RSI is a momentum oscillator developed by J. Welles Wilder Jr. and introduced in 1978 in his book New Concepts in Technical Trading Systems. It compares the magnitude of recent gains to recent losses over a set lookback period (most commonly 14 bars) and expresses the result as a single line that moves between 0 and 100. It is plotted in a separate pane below the price chart, usually with reference levels drawn at 30 and 70. RSI is descriptive, not predictive: it summarizes how price has behaved recently and gives no guarantee about what price will do next. No indicator can forecast price, and all trading carries risk of loss.
RSI looks back over a chosen number of bars (14 by default) and separates the price changes into upward moves and downward moves. It calculates an average of the up moves and an average of the down moves using Wilder's smoothing method (a running average closely related to an exponential moving average), so each new bar updates the running averages rather than recalculating them from scratch. The ratio of average gain to average loss (called relative strength) is then converted into a 0-100 reading. When recent gains dominate, the line rises toward 100; when recent losses dominate, it falls toward 0; when gains and losses are roughly balanced, it sits near 50. Shorter periods make the line more reactive and choppy; longer periods make it smoother and slower.
Default length 14 on the closing price, with reference lines at 30 and 70 and an optional midline at 50. Shorter lengths (such as 7-9) are sometimes used for a faster, noisier reading; longer lengths (such as 21-25) for a smoother, slower one. Some traders watch 80/20 instead of 70/30 to reduce noisy readings in trending markets. RSI can be applied to any timeframe.
//@version=6
indicator("RSI Example", overlay = false)
length = input.int(14, "RSI Length", minval = 1)
src = input.source(close, "Source")
myRsi = ta.rsi(src, length)
plot(myRsi, "RSI", color = color.blue)
hline(70, "Overbought", color = color.gray)
hline(50, "Midline", color = color.new(color.gray, 50))
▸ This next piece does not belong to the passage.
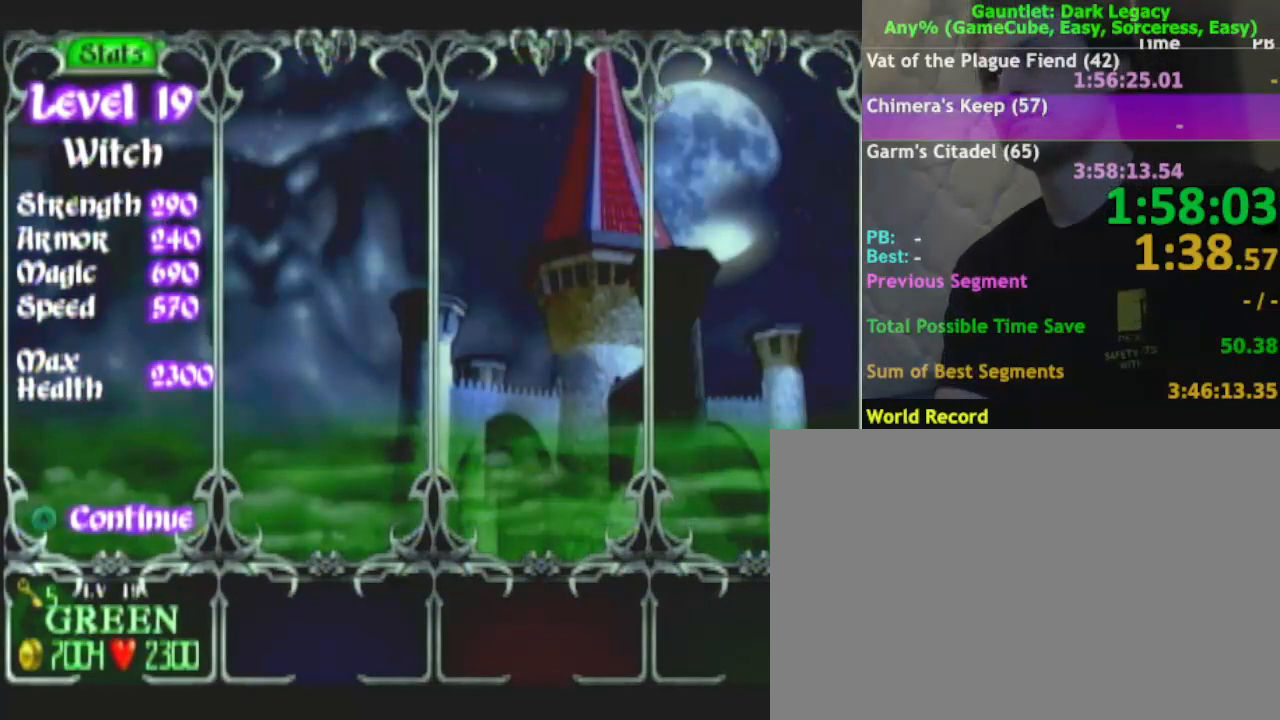
{"buttons": [], "left_stick": "center", "right_stick": "center", "events": [[33, "A", "down"], [100, "A", "up"]]}
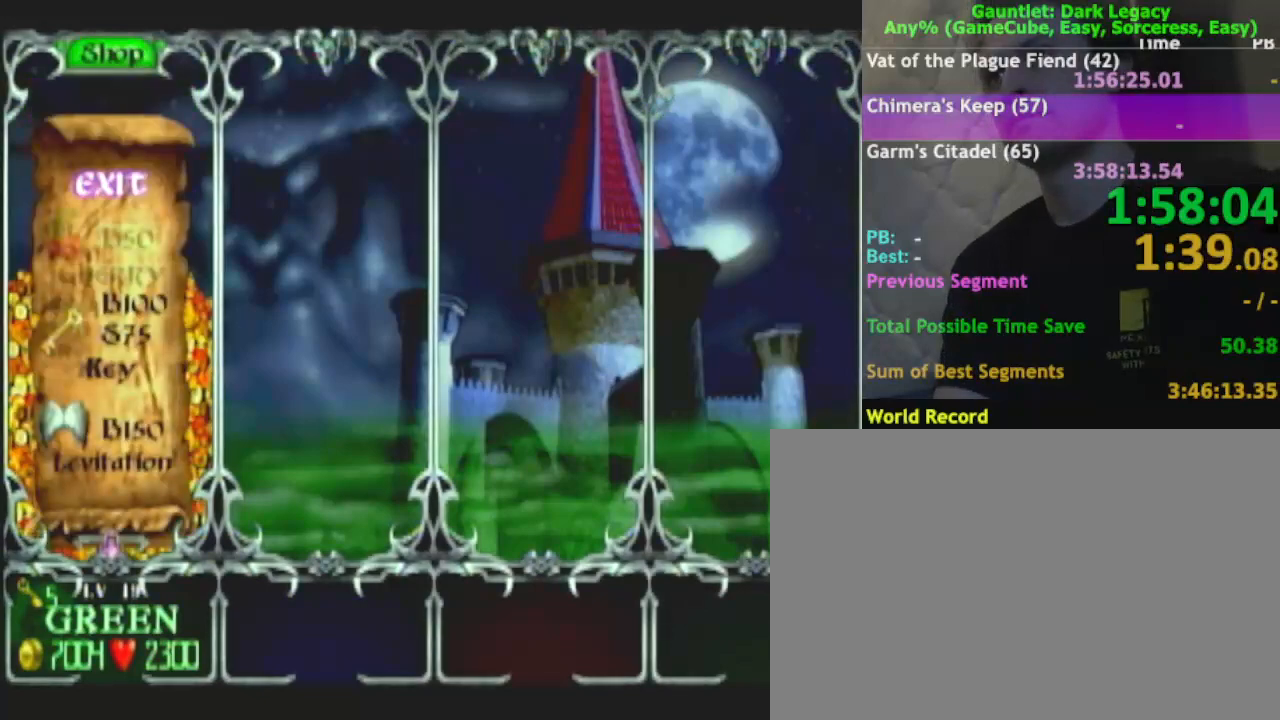
{"buttons": [], "left_stick": "center", "right_stick": "center", "events": [[133, "A", "down"], [267, "A", "up"]]}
hline(30, "Oversold", color = color.gray)Pro tip: Treat the 30/70 levels as descriptions of stretched momentum, not as triggers. RSI tends to be most informative when read in the context of the prevailing trend — for example, in an uptrend some traders watch whether pullbacks hold above the midline rather than waiting for a dip below 30. Pair it with price structure and a defined risk plan; this is educational context only, and no indicator removes the risk of loss.
Educational only — not financial advice, not a recommendation to trade. No indicator is predictive; trading involves substantial risk of loss.